UL Product iQ: Use the Underwriters Laboratories database to verify the Maximum Operating Temperature (MOT) and flammability certifications for the IT-180 series, which is crucial for end-product consumer and industrial safety compliance.

Advanced Fabrication Partners: Specifying the right material is only half the battle; your board house must have the pressing capabilities, laser drills, and chemical lines tuned for phenolic resins. For detailed stack-up validation, impedance calculations, and specialized high-layer-count manufacturing, consult with domain experts. You can find robust engineering support and procurement data at ITEQ PCB.

Frequently Asked Questions (FAQs) About ITEQ IT-180I

1. What is the difference between ITEQ IT-180I and IT-180A?

Both belong to ITEQ’s flagship high-Tg family and share very similar thermal characteristics, including phenolic curing and filled resin systems. IT-180A typically targets a Tg of ≥175°C and is optimized heavily for extreme low Z-CTE and CAF resistance in HDI applications. IT-180I specifically hits the 180°C Tg mark and is slightly optimized for ultra-high-layer-count structural rigidity (like 24+ layer server backplanes). Both are excellent, but fabricators will often recommend one over the other based on their specific press capabilities and inventory.
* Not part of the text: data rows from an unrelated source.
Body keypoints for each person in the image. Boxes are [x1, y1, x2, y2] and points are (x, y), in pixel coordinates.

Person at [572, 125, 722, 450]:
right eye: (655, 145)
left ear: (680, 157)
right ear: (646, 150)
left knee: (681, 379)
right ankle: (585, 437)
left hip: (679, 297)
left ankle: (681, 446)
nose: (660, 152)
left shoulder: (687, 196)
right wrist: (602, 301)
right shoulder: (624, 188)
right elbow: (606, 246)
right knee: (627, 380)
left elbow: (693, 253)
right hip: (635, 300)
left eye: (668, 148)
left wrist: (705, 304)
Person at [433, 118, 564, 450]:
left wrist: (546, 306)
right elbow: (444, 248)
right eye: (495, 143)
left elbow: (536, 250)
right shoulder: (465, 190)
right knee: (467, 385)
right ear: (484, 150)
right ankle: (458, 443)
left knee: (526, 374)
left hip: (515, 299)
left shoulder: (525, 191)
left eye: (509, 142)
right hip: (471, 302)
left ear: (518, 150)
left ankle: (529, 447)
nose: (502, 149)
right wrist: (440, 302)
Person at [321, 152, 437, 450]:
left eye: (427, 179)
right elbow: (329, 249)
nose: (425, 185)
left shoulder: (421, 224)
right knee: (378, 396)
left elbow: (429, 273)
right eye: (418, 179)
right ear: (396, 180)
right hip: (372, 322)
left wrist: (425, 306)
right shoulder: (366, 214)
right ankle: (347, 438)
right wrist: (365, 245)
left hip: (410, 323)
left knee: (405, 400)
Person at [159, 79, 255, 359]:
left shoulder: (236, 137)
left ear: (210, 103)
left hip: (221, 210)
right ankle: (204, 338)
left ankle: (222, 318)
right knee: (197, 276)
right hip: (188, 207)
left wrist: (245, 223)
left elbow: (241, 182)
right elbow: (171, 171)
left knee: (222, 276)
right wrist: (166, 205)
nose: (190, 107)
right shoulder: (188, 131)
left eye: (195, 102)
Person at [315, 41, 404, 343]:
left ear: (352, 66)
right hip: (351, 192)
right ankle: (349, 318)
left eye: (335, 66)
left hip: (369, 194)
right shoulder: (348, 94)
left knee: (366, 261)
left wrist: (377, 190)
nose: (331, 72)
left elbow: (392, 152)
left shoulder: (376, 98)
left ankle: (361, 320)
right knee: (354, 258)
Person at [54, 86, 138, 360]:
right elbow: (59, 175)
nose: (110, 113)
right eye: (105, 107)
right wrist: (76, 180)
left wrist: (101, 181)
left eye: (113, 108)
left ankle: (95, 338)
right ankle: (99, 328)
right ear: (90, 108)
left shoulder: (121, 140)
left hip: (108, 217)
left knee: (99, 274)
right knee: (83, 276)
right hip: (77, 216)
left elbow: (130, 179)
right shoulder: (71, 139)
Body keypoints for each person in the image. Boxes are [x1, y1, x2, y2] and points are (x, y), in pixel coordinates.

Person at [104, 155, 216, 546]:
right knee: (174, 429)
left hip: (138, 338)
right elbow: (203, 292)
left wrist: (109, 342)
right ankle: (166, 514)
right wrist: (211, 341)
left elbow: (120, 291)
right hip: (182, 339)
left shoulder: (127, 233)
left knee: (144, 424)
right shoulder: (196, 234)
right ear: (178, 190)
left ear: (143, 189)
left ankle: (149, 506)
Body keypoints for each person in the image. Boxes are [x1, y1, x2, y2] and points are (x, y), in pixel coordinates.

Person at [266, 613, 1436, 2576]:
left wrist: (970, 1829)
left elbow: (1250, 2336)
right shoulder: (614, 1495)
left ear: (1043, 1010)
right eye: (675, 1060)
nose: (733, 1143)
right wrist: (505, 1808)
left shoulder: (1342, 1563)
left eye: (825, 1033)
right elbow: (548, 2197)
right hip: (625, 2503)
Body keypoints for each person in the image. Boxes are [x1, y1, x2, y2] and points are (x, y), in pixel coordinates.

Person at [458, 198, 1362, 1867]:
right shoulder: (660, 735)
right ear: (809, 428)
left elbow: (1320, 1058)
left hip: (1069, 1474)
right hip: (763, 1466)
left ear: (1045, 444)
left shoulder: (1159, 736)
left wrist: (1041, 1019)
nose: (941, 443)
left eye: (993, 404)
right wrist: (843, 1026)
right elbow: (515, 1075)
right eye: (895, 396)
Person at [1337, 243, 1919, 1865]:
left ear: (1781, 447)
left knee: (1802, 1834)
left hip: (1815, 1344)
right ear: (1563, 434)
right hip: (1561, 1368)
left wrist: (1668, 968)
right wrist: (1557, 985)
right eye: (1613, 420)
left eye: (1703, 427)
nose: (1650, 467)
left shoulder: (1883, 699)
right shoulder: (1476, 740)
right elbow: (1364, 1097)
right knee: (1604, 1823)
2. Is ITEQ IT-180I a Halogen-Free material?

No. ITEQ IT-180I utilizes brominated flame retardants to achieve its necessary UL 94 V-0 flammability rating. If your product is governed by strict “green” environmental regulations that require completely halogen-free substrates, you should look toward ITEQ’s IT-170GRA1 or IT-180GN series, which deliver comparable high-Tg performance without halogens.

3. Can I use ITEQ IT-180I for a 4-layer board?

Yes, you certainly can, and it will result in a virtually indestructible 4-layer board. However, it is generally considered “overkill” and an unnecessary cost premium for simple, low-layer-count designs unless that board is operating in a brutally hot environment (like directly mounted to an engine block) or using very heavy copper (3 oz+).

4. Why is the Td (Decomposition Temperature) just as important as the Tg?

While Tg tells you when the material transitions from rigid to slightly pliable, Td tells you the exact temperature at which the chemical bonds of the resin are permanently destroyed (resulting in a 5% mass loss). In lead-free assembly, reflow ovens peak at 260°C. If a material has a high Tg but a low Td, it might stay rigid but still chemically burn and delaminate during soldering. IT-180I’s Td of 345°C guarantees it survives the oven intact.

5. How do I prevent “resin starvation” when designing with ITEQ IT-180I?

Resin starvation happens when you use low-resin prepregs (like 7628) against thick copper layers. The resin doesn’t have enough volume to fill the deep gaps etched into the copper. To prevent this, always pair heavy copper layers (2 oz or more) with high-resin-content prepregs, such as dual plies of 1080 or 106. Always have your fabricator run a resin-fill calculation during the stackup design phase before signing off on the Gerber files.